Work item
Would you reproduce each line below exactly, leaving every picture out?

*** Begin section ***

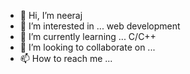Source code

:- 👋 Hi, I’m neeraj
- 👀 I’m interested in ... web development
- 🌱 I’m currently learning ... C/C++
- 💞️ I’m looking to collaborate on ...
- 📫 How to reach me ...

<!---
sou1nonly/sou1nonly is a ✨ special ✨ repository because its `README.md` (this file) appears on your GitHub profile.
You can click the Preview link to take a look at your changes.
--->
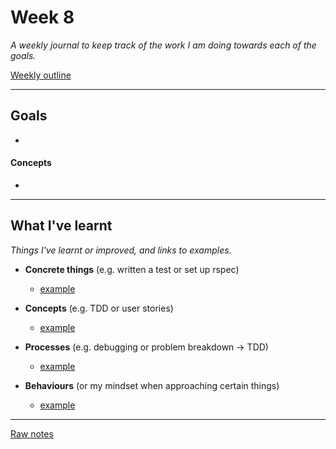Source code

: # Week 8

_A weekly journal to keep track of the work I am doing towards each of the goals._

[Weekly outline](https://github.com/makersacademy/course/blob/master/week_outlines.md/)

------

## Goals

- 


#### Concepts

- 


------

## What I've learnt

_Things I've learnt or improved, and links to examples._

- **Concrete things** (e.g. written a test or set up rspec)
  - [example]()

- **Concepts** (e.g. TDD or user stories)
  - [example]()

- **Processes** (e.g. debugging or problem breakdown -> TDD)
  - [example]()

- **Behaviours** (or my mindset when approaching certain things)
  - [example]()

------

[Raw notes](https://github.com/mattTea/Portfolio/blob/master/notes/week_8_raw_notes.md)
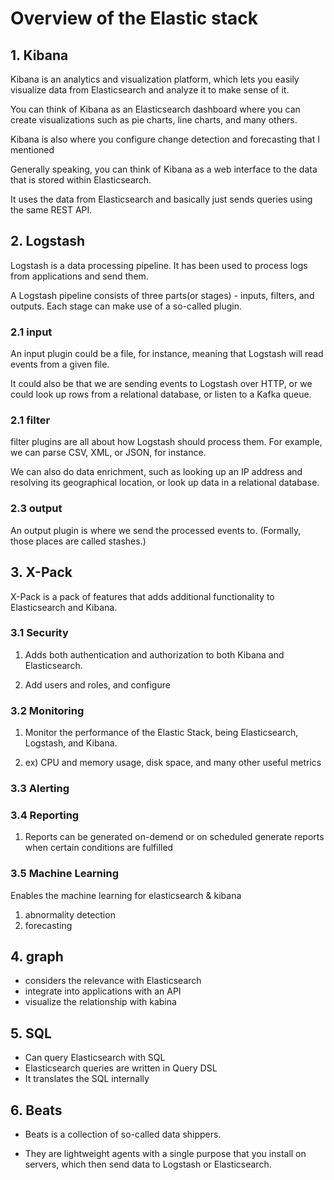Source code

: # Overview of the Elastic stack

## 1. Kibana

Kibana is an analytics and visualization platform, which lets you easily visualize data from Elasticsearch and analyze it to make sense of it.

You can think of Kibana as an Elasticsearch dashboard where you can create visualizations such as pie charts, line charts, and many others.

Kibana is also where you configure change detection and forecasting that I mentioned

Generally speaking, you can think of Kibana as a web interface to the data that is stored within Elasticsearch.

It uses the data from Elasticsearch and basically just sends queries using the same REST API.

## 2. Logstash

Logstash is a data processing pipeline. It has been used to process logs from applications and send them.

A Logstash pipeline consists of three parts(or stages) - inputs, filters, and outputs. Each stage can make use of a so-called plugin.

### 2.1 input

An input plugin could be a file, for instance, meaning that Logstash will read events from a given file.

It could also be that we are sending events to Logstash over HTTP, or we could look up rows from a relational database, or listen to a Kafka queue.

### 2.1 filter

filter plugins are all about how Logstash should process them. For example, we can parse CSV, XML, or JSON, for instance.

We can also do data enrichment, such as looking up an IP address and resolving its geographical location, or look up data in a relational database.

### 2.3 output

An output plugin is where we send the processed events to.
(Formally, those places are called stashes.)

## 3. X-Pack

X-Pack is a pack of features that adds additional functionality to Elasticsearch and Kibana.

### 3.1 Security

1.  Adds both authentication and authorization to both Kibana and Elasticsearch.

2.  Add users and roles, and configure

### 3.2 Monitoring

1. Monitor the performance of the Elastic Stack, being Elasticsearch, Logstash, and Kibana.

2. ex) CPU and memory usage, disk space, and many other useful metrics

### 3.3 Alerting

### 3.4 Reporting

1. Reports can be generated on-demend or on scheduled
   generate reports when certain conditions are fulfilled

### 3.5 Machine Learning

Enables the machine learning for elasticsearch & kibana

1. abnormality detection
2. forecasting

## 4. graph

- considers the relevance with Elasticsearch
- integrate into applications with an API
- visualize the relationship with kabina

## 5. SQL

- Can query Elasticsearch with SQL
- Elasticsearch queries are written in Query DSL
- It translates the SQL internally

## 6. Beats

- Beats is a collection of so-called data shippers.

- They are lightweight agents with a single purpose that you install on servers, which then send data to Logstash or Elasticsearch.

*** End section ***

Written answer
Source code

:- 👋 Hi, I’m neeraj
- 👀 I’m interested in ... web development
- 🌱 I’m currently learning ... C/C++
- 💞️ I’m looking to collaborate on ...
- 📫 How to reach me ...

<!---
sou1nonly/sou1nonly is a ✨ special ✨ repository because its `README.md` (this file) appears on your GitHub profile.
You can click the Preview link to take a look at your changes.
--->
Source code

: # Week 8

_A weekly journal to keep track of the work I am doing towards each of the goals._

[Weekly outline](https://github.com/makersacademy/course/blob/master/week_outlines.md/)

------

## Goals

- 


#### Concepts

- 


------

## What I've learnt

_Things I've learnt or improved, and links to examples._

- **Concrete things** (e.g. written a test or set up rspec)
  - [example]()

- **Concepts** (e.g. TDD or user stories)
  - [example]()

- **Processes** (e.g. debugging or problem breakdown -> TDD)
  - [example]()

- **Behaviours** (or my mindset when approaching certain things)
  - [example]()

------

[Raw notes](https://github.com/mattTea/Portfolio/blob/master/notes/week_8_raw_notes.md)
Source code

: # Overview of the Elastic stack

## 1. Kibana

Kibana is an analytics and visualization platform, which lets you easily visualize data from Elasticsearch and analyze it to make sense of it.

You can think of Kibana as an Elasticsearch dashboard where you can create visualizations such as pie charts, line charts, and many others.

Kibana is also where you configure change detection and forecasting that I mentioned

Generally speaking, you can think of Kibana as a web interface to the data that is stored within Elasticsearch.

It uses the data from Elasticsearch and basically just sends queries using the same REST API.

## 2. Logstash

Logstash is a data processing pipeline. It has been used to process logs from applications and send them.

A Logstash pipeline consists of three parts(or stages) - inputs, filters, and outputs. Each stage can make use of a so-called plugin.

### 2.1 input

An input plugin could be a file, for instance, meaning that Logstash will read events from a given file.

It could also be that we are sending events to Logstash over HTTP, or we could look up rows from a relational database, or listen to a Kafka queue.

### 2.1 filter

filter plugins are all about how Logstash should process them. For example, we can parse CSV, XML, or JSON, for instance.

We can also do data enrichment, such as looking up an IP address and resolving its geographical location, or look up data in a relational database.

### 2.3 output

An output plugin is where we send the processed events to.
(Formally, those places are called stashes.)

## 3. X-Pack

X-Pack is a pack of features that adds additional functionality to Elasticsearch and Kibana.

### 3.1 Security

1.  Adds both authentication and authorization to both Kibana and Elasticsearch.

2.  Add users and roles, and configure

### 3.2 Monitoring

1. Monitor the performance of the Elastic Stack, being Elasticsearch, Logstash, and Kibana.

2. ex) CPU and memory usage, disk space, and many other useful metrics

### 3.3 Alerting

### 3.4 Reporting

1. Reports can be generated on-demend or on scheduled
   generate reports when certain conditions are fulfilled

### 3.5 Machine Learning

Enables the machine learning for elasticsearch & kibana

1. abnormality detection
2. forecasting

## 4. graph

- considers the relevance with Elasticsearch
- integrate into applications with an API
- visualize the relationship with kabina

## 5. SQL

- Can query Elasticsearch with SQL
- Elasticsearch queries are written in Query DSL
- It translates the SQL internally

## 6. Beats

- Beats is a collection of so-called data shippers.

- They are lightweight agents with a single purpose that you install on servers, which then send data to Logstash or Elasticsearch.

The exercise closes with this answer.